## Brief
Count how many lines of the records contain the string "Nick", treating uppercase and lowercase as different, and give only that number.

══ Supplied data ══

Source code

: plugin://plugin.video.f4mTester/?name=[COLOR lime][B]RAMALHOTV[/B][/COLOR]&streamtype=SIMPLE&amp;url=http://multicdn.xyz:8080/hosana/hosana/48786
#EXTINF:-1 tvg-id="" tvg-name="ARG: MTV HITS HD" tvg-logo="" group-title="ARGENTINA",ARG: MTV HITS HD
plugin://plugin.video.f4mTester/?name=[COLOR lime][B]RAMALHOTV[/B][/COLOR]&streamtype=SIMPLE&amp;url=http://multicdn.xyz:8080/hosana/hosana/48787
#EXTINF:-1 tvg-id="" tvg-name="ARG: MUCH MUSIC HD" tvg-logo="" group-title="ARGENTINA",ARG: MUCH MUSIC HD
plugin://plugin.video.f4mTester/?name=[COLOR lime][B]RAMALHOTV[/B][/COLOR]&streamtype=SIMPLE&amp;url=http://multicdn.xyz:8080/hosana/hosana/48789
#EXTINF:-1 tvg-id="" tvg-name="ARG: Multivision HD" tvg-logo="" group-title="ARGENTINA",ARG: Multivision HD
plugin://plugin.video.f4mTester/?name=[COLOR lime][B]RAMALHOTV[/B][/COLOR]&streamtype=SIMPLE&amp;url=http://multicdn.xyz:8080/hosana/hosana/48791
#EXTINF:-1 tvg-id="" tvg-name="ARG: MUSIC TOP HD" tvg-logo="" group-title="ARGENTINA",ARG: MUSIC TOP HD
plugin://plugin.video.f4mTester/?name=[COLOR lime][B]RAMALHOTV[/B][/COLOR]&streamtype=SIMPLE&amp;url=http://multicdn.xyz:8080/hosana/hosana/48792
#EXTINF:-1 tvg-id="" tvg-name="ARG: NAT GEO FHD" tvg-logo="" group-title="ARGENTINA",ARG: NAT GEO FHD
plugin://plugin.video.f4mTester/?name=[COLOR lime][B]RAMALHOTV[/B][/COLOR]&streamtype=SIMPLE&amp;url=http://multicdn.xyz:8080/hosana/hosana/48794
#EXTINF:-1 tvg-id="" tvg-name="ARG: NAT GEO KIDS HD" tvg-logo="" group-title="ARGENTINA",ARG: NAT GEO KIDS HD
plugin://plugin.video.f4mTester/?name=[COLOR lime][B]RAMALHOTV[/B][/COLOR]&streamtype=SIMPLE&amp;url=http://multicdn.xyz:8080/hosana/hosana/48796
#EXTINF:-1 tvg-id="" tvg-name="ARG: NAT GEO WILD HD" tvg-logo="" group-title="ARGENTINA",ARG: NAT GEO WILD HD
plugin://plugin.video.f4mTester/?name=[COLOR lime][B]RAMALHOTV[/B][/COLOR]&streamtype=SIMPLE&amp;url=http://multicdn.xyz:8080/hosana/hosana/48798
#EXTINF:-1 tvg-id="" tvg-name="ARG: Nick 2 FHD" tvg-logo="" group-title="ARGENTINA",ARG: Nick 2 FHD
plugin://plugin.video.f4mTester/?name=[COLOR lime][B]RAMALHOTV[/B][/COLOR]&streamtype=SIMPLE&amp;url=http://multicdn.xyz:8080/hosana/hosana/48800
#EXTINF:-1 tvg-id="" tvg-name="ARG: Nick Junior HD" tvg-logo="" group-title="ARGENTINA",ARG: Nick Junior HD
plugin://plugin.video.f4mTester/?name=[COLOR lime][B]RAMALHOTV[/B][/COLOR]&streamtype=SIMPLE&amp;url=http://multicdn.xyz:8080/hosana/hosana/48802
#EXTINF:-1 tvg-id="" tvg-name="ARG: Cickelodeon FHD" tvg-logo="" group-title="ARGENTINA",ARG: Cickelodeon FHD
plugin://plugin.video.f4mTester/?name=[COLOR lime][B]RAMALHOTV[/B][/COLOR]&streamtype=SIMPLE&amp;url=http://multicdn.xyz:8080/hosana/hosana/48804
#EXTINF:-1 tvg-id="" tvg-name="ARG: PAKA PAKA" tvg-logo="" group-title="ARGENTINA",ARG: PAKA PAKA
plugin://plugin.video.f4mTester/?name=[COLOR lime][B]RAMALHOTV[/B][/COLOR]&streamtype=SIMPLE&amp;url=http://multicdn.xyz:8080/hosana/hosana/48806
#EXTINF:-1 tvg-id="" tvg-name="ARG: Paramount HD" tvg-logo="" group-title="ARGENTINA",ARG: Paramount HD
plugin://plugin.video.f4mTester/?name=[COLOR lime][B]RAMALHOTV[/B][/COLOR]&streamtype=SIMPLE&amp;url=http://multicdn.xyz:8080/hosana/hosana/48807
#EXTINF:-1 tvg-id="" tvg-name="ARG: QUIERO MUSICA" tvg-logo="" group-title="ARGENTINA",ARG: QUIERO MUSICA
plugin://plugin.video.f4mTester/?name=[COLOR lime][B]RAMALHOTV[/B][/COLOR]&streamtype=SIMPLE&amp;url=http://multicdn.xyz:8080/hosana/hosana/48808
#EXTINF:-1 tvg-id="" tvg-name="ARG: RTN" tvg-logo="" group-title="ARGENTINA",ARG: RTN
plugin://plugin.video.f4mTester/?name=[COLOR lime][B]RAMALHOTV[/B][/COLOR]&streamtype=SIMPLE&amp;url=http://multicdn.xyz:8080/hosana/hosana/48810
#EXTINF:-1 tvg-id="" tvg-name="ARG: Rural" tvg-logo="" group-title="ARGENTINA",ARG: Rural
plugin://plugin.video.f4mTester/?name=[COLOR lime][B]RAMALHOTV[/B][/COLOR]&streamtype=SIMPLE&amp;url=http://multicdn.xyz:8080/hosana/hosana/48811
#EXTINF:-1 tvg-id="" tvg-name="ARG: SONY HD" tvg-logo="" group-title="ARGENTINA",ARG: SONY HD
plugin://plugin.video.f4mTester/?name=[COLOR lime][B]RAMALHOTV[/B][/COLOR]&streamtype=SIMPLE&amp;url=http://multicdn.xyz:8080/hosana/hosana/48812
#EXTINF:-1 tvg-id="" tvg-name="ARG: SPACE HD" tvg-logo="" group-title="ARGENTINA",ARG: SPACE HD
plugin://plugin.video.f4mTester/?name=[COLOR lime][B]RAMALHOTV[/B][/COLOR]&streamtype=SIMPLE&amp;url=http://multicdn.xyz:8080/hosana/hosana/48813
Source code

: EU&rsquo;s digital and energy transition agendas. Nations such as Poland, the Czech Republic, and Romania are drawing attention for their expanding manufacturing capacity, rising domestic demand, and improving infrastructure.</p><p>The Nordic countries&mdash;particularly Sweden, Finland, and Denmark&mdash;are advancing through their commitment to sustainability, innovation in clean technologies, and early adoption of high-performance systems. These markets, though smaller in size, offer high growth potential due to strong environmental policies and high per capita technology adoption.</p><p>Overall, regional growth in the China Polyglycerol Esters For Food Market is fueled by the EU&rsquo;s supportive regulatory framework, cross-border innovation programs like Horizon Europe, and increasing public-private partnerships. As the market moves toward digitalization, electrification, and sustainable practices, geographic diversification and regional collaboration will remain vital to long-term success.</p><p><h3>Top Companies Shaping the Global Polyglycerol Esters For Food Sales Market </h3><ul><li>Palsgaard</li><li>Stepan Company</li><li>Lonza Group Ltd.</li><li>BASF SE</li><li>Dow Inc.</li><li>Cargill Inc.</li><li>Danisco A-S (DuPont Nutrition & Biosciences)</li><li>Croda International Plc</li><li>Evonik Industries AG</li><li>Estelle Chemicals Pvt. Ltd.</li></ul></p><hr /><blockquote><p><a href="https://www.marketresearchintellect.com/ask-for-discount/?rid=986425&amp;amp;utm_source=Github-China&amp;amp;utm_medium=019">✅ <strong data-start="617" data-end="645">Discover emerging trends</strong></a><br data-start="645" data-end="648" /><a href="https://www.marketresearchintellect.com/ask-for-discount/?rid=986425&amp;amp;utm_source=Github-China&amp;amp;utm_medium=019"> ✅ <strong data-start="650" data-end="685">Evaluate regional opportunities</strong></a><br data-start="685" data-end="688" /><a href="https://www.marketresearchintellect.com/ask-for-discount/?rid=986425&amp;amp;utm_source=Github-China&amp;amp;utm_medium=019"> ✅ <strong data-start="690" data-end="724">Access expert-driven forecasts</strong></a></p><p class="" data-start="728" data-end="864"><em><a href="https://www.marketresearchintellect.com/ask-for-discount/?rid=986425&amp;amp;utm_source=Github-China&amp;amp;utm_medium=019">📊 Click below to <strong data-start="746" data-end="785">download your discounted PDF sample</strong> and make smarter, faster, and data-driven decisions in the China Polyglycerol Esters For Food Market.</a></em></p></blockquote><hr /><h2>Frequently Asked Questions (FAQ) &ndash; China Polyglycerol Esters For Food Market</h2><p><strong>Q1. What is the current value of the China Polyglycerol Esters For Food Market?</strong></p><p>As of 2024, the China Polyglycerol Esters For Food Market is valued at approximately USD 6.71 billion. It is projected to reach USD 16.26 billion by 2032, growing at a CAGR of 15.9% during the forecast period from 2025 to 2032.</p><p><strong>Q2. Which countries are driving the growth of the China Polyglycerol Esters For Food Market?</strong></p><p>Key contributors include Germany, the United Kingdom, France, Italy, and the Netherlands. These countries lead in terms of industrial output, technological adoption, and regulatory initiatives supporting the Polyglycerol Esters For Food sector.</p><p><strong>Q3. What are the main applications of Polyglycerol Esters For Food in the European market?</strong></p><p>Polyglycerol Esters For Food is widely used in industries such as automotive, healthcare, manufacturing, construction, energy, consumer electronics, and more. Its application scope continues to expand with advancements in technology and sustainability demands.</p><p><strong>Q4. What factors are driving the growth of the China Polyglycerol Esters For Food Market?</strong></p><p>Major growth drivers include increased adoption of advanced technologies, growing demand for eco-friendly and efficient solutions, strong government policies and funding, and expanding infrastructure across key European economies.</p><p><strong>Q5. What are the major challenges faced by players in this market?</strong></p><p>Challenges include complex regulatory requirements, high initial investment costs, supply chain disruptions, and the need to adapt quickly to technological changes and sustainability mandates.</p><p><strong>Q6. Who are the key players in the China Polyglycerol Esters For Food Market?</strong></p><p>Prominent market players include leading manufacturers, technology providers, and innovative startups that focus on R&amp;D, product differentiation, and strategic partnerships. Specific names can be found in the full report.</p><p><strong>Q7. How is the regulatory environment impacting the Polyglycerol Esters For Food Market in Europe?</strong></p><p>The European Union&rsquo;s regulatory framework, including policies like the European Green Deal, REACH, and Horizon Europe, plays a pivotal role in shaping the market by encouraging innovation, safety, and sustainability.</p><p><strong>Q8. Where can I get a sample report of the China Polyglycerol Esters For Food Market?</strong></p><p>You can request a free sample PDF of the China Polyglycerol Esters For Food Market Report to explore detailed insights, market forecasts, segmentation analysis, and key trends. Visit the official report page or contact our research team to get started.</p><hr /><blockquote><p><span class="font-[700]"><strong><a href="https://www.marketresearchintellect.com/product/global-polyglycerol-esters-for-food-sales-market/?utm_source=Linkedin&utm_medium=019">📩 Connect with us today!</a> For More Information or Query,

═══

## Result of the task
2